ACTION ITEM | Retype every line from the top of the entries down to the one with "632 30 1.04", both included, and skip the pictures.

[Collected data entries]
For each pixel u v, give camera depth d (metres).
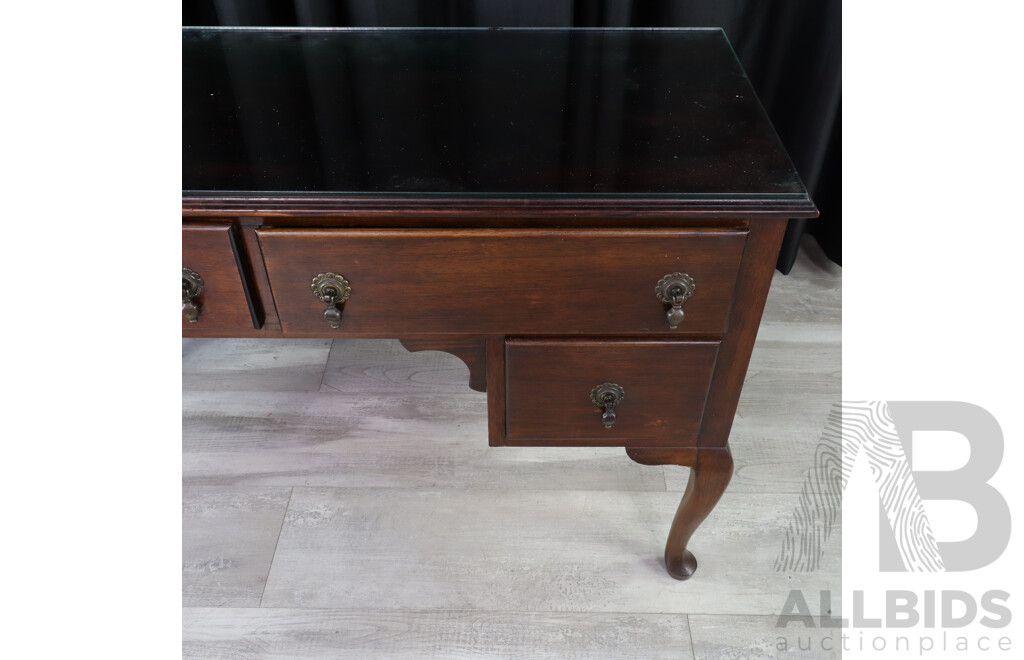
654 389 0.81
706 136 0.79
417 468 1.24
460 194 0.69
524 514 1.17
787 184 0.70
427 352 1.46
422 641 1.01
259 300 0.76
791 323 1.50
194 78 0.90
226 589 1.07
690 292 0.73
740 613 1.04
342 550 1.12
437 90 0.88
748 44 1.40
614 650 1.00
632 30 1.04
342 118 0.82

ANSWER BELOW |
For each pixel u v, give camera depth d (metres).
654 389 0.81
706 136 0.79
417 468 1.24
460 194 0.69
524 514 1.17
787 184 0.70
427 352 1.46
422 641 1.01
259 300 0.76
791 323 1.50
194 78 0.90
226 589 1.07
690 292 0.73
740 613 1.04
342 550 1.12
437 90 0.88
748 44 1.40
614 650 1.00
632 30 1.04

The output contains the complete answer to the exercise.